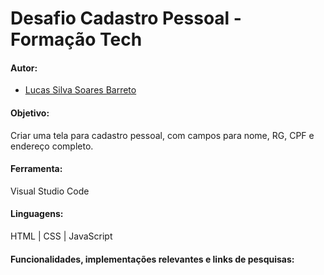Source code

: # Desafio Cadastro Pessoal - Formação Tech

#### Autor:
- [Lucas Silva Soares Barreto](https://github.com/Luooz)

#### Objetivo:

Criar uma tela para cadastro pessoal, com campos para nome, RG, CPF e endereço completo.<br>

#### Ferramenta:
Visual Studio Code

#### Linguagens: 
HTML | CSS | JavaScript

#### Funcionalidades, implementações relevantes e links de pesquisas:

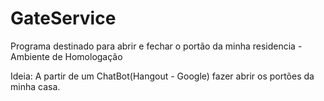 # GateService
Programa destinado para abrir e fechar o portão da minha residencia - Ambiente de Homologação

Ideia:
A partir de um ChatBot(Hangout - Google) fazer abrir os portões da minha casa.
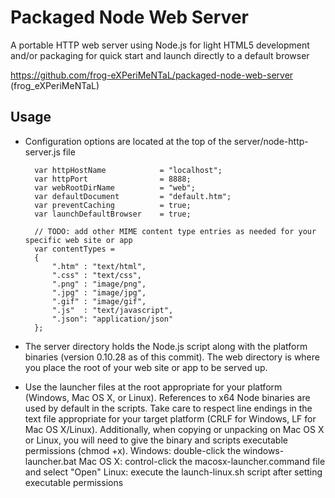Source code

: Packaged Node Web Server
====================

A portable HTTP web server using Node.js for light HTML5 development and/or packaging for quick start and launch directly to a default browser

https://github.com/frog-eXPeriMeNTaL/packaged-node-web-server (frog_eXPeriMeNTaL)


Usage
--------------------

- Configuration options are located at the top of the server/node-http-server.js file

        var httpHostName            = "localhost";
        var httpPort                = 8888;
        var webRootDirName          = "web";
        var defaultDocument         = "default.htm";
        var preventCaching          = true;
        var launchDefaultBrowser    = true;

        // TODO: add other MIME content type entries as needed for your specific web site or app
        var contentTypes = 
        {
            ".htm" : "text/html",
            ".css" : "text/css",
            ".png" : "image/png",
            ".jpg" : "image/jpg",
            ".gif" : "image/gif",
            ".js"  : "text/javascript",
            ".json": "application/json"
        };

- The server directory holds the Node.js script along with the platform binaries (version 0.10.28 as of this commit). The web directory is where you place the root of your web site or app to be served up.

- Use the launcher files at the root appropriate for your platform (Windows, Mac OS X, or Linux). References to x64 Node binaries are used by default in the scripts. Take care to respect line endings in the text file appropriate for your target platform (CRLF for Windows, LF for Mac OS X/Linux). Additionally, when copying or unpacking on Mac OS X or Linux, you will need to give the binary and scripts executable permissions (chmod +x).
	Windows: double-click the windows-launcher.bat
	Mac OS X: control-click the macosx-launcher.command file and select "Open" 
	Linux: execute the launch-linux.sh script after setting executable permissions

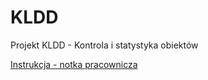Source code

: # KLDD
Projekt KLDD - Kontrola i statystyka obiektów

[Instrukcja - notka pracownicza](https://github.com/Mat00000/KLDD/blob/master/Notki%20pracownicze/Instrukcja%20notek%20pracowniczych.md)
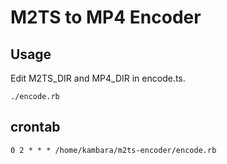 # M2TS to MP4 Encoder

## Usage

Edit M2TS_DIR and MP4_DIR in encode.ts.

    ./encode.rb

## crontab

    0 2 * * * /home/kambara/m2ts-encoder/encode.rb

* [Work required]
Update the records by replacing each "Source code" with "Source text" and changing nothing else. Leave the pictures out of your answer.

* [Your solution]
Source text

: # Desafio Cadastro Pessoal - Formação Tech

#### Autor:
- [Lucas Silva Soares Barreto](https://github.com/Luooz)

#### Objetivo:

Criar uma tela para cadastro pessoal, com campos para nome, RG, CPF e endereço completo.<br>

#### Ferramenta:
Visual Studio Code

#### Linguagens: 
HTML | CSS | JavaScript

#### Funcionalidades, implementações relevantes e links de pesquisas:

 # GateService
Programa destinado para abrir e fechar o portão da minha residencia - Ambiente de Homologação

Ideia:
A partir de um ChatBot(Hangout - Google) fazer abrir os portões da minha casa.
Source text

: Packaged Node Web Server
====================

A portable HTTP web server using Node.js for light HTML5 development and/or packaging for quick start and launch directly to a default browser

https://github.com/frog-eXPeriMeNTaL/packaged-node-web-server (frog_eXPeriMeNTaL)


Usage
--------------------

- Configuration options are located at the top of the server/node-http-server.js file

        var httpHostName            = "localhost";
        var httpPort                = 8888;
        var webRootDirName          = "web";
        var defaultDocument         = "default.htm";
        var preventCaching          = true;
        var launchDefaultBrowser    = true;

        // TODO: add other MIME content type entries as needed for your specific web site or app
        var contentTypes = 
        {
            ".htm" : "text/html",
            ".css" : "text/css",
            ".png" : "image/png",
            ".jpg" : "image/jpg",
            ".gif" : "image/gif",
            ".js"  : "text/javascript",
            ".json": "application/json"
        };

- The server directory holds the Node.js script along with the platform binaries (version 0.10.28 as of this commit). The web directory is where you place the root of your web site or app to be served up.

- Use the launcher files at the root appropriate for your platform (Windows, Mac OS X, or Linux). References to x64 Node binaries are used by default in the scripts. Take care to respect line endings in the text file appropriate for your target platform (CRLF for Windows, LF for Mac OS X/Linux). Additionally, when copying or unpacking on Mac OS X or Linux, you will need to give the binary and scripts executable permissions (chmod +x).
	Windows: double-click the windows-launcher.bat
	Mac OS X: control-click the macosx-launcher.command file and select "Open" 
	Linux: execute the launch-linux.sh script after setting executable permissions

Source text

: # KLDD
Projekt KLDD - Kontrola i statystyka obiektów

[Instrukcja - notka pracownicza](https://github.com/Mat00000/KLDD/blob/master/Notki%20pracownicze/Instrukcja%20notek%20pracowniczych.md)
 # M2TS to MP4 Encoder

## Usage

Edit M2TS_DIR and MP4_DIR in encode.ts.

    ./encode.rb

## crontab

    0 2 * * * /home/kambara/m2ts-encoder/encode.rb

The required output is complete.